Change in Humeral Anchor Position Significantly Affects Isometry in UCL Repair: A 3-Dimensional Computer Modeling Study
Fury M, Liu T, Cai W, O’Donnell E, Oh L
Published in Journal of Shoulder and Elbow Surgery, Presented at AOSSM Annual Meeting, and First-Place Award Winning Study at New England Shoulder and Elbow Society Meeting
Background
Medial ulnar collateral ligament (UCL) repair utilization is increasing in recent years, bolstered by shorter rehabilitation and satisfactory clinical outcomes. Although previous literature has illustrated the importance of tunnel position on restoring graft isometry in reconstruction, there remains a paucity of literature guiding anchor placement in UCL repair. The purpose of this study is to design a 3-dimensional (3D) elbow model to understand the effect of anchor location on UCL repair isometry.
Methods
A 3D computer model of an elbow joint was created using computed tomographic and magnetic resonance imaging MRI scans from a single patient. The humeral and ulnar attachments of the UCL were plotted using 3 methodologies: (1) geometric cloud mapping and (2) quantitative measurements from the anatomic studies by Camp et al and (3) Frangiamore et al.
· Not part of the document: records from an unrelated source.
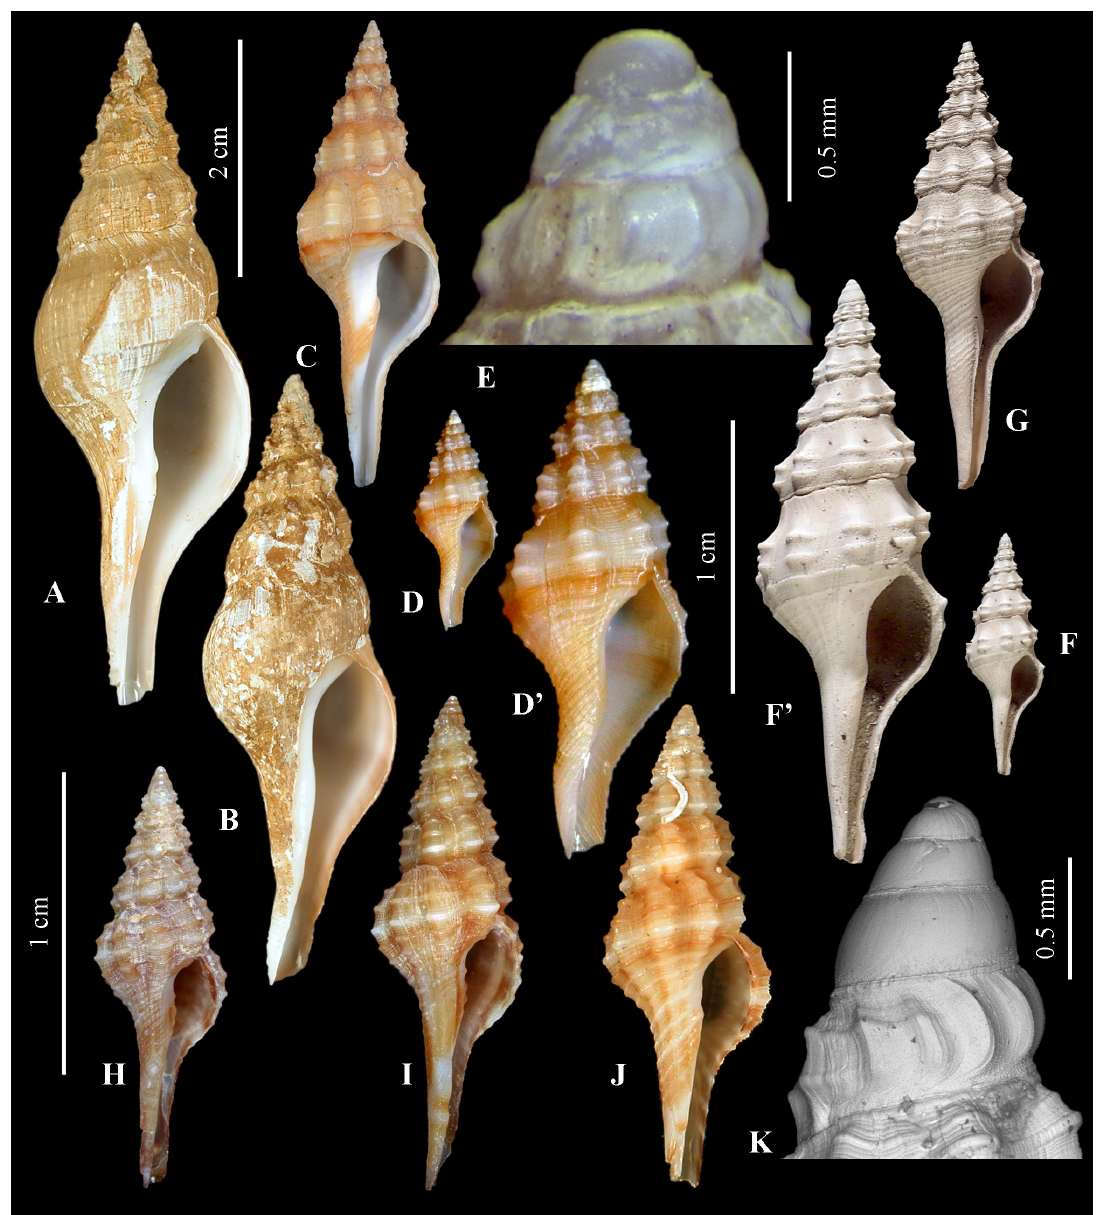
Fig. 3. A–E . Granulifusus discrepans (Kuroda & Habe, 1961). A . Philippines, SL 58 mm, sequenced specimen (MNHN IM-2007-34581). B . Philippines, SL 51.9 mm, sequenced specimen (MNHN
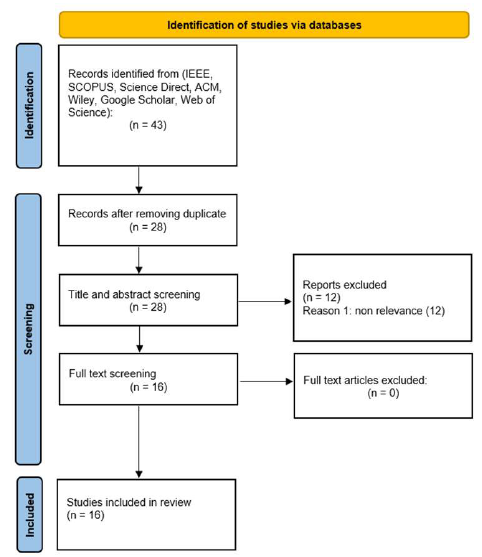
Figure 4. Identification of studies.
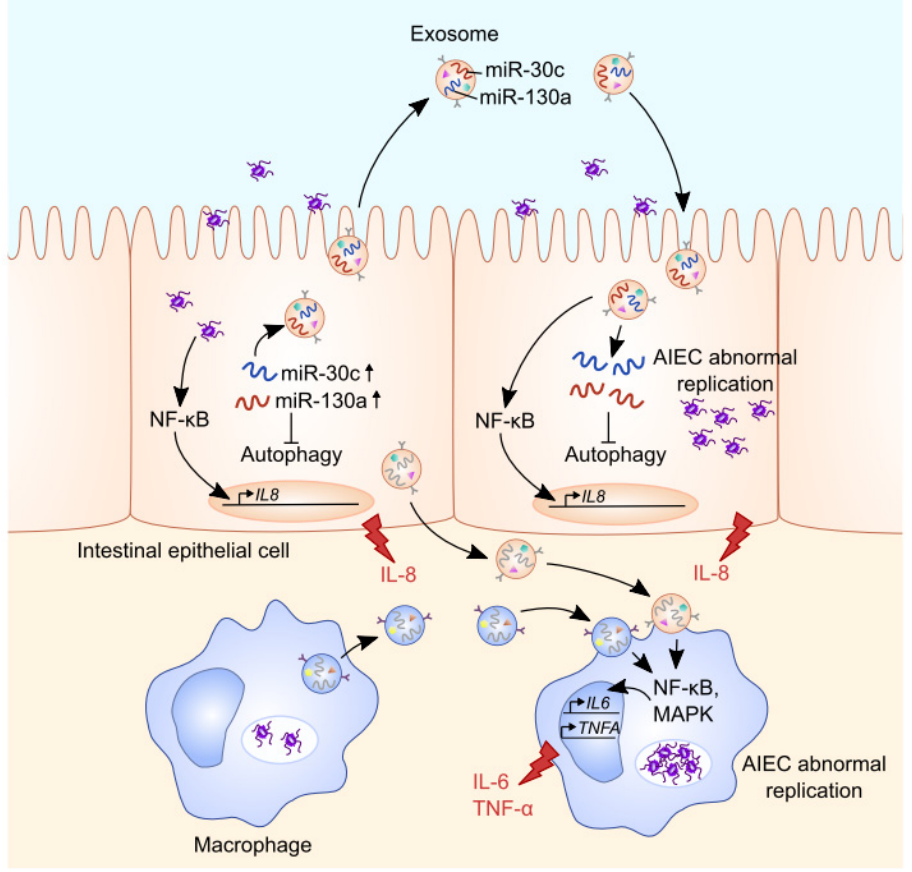
Figure 1. Role of exosomes in intercellular communication during infection with Crohn disease (CD)-associated adherent-invasive E. coli (AIEC) . AIEC infection leads to increased levels of miR-30c and miR-130a in intestinal epithelial cells (IECs), thereby inhibiting autophagy. These miRNAs can be transferred via the exosomal shuttle from cell to cell, impairing autophagy-mediated AIEC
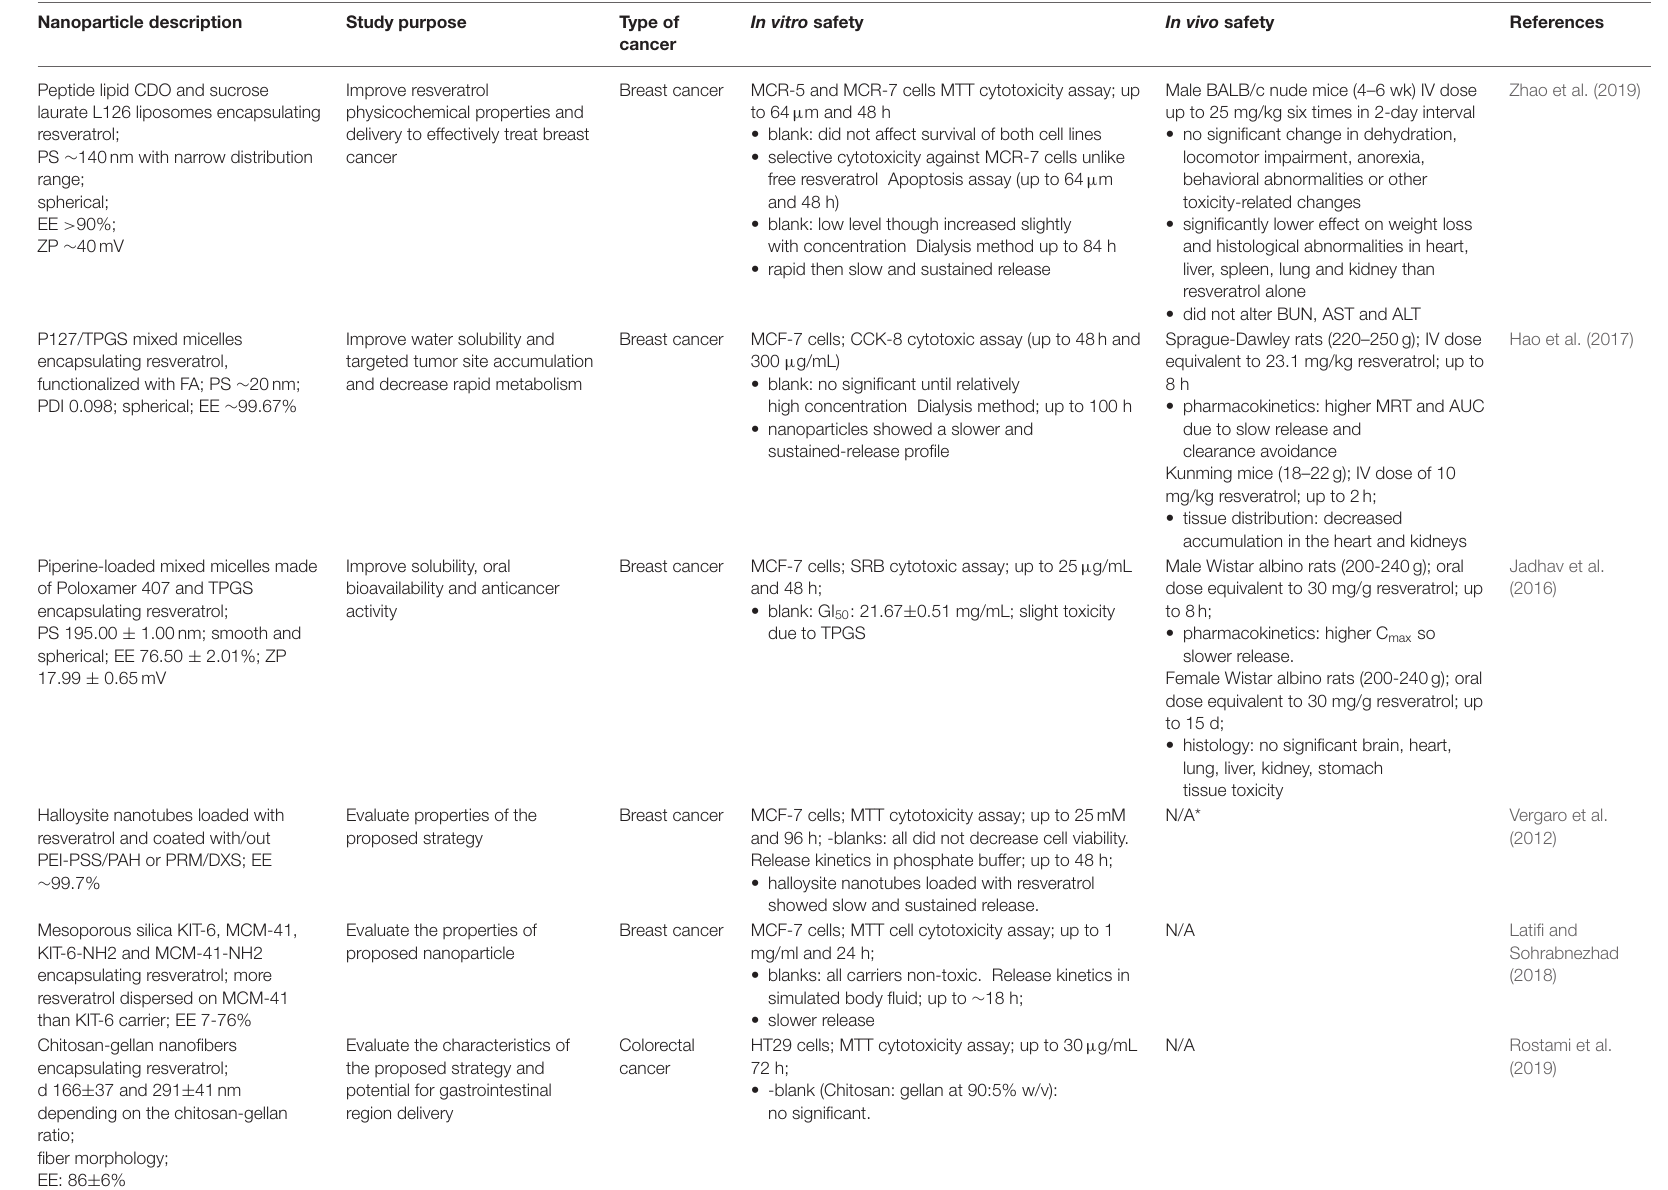
TABLE 2 | Nanoencapsulated resveratrol formulations and their relevant in vitro and in vivo safety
A 3.5-mm-diameter clockface was placed on each attachment site, which allowed for simulation of 12 distinct 1.75-mm deviations in anchor position. The 3 models were ranged through 0°-120° at 10° increments, and the 3D distances were measured between the ligament centroids. The humeral and ulnar anchors were sequentially repositioned around the clockfaces, and construct lengths were again measured to evaluate changes in isometry. A paired Student t test was performed to determine if there was a significant difference in isometry between the humeral and ulnar anchor deviations.
Results
Using method 1, the UCL repair length at 90° of elbow flexion was 26.8 mm. This construct underwent 13.6 mm of total excursion for a 46.4% change in length throughout its arc of motion. Method 2 produced a 19.3-mm construct that underwent 0.8 mm of excursion for a 3.9% length change throughout the arc. Method 3 produced a 24.5-mm construct that underwent 2.3 mm of excursion for a 9.4% length change. Identifying ligament footprints using the quantitative anatomic measurements from Camp et al and Frangiamore et al improved construct isometry through 120° of flexion (length changes of 3.9% and 9.4%, respectively) when compared to using the geometric cloud technique alone (46.4% length change). Humeral anchor deviations produced a significant increase in repair construct excursion compared with ulnar anchor deviations (P < .001).
Conclusion
When performing UCL repair, small deviations in humeral anchor position may significantly influence ligament repair isometry. Using quantitative anatomic data may help identify anchor positions with improved repair isometry. Particularly when addressing detachments of the humeral footprint, surgeons should be critical of the humeral anchor position in order to restore native anatomy and optimal biomechanics.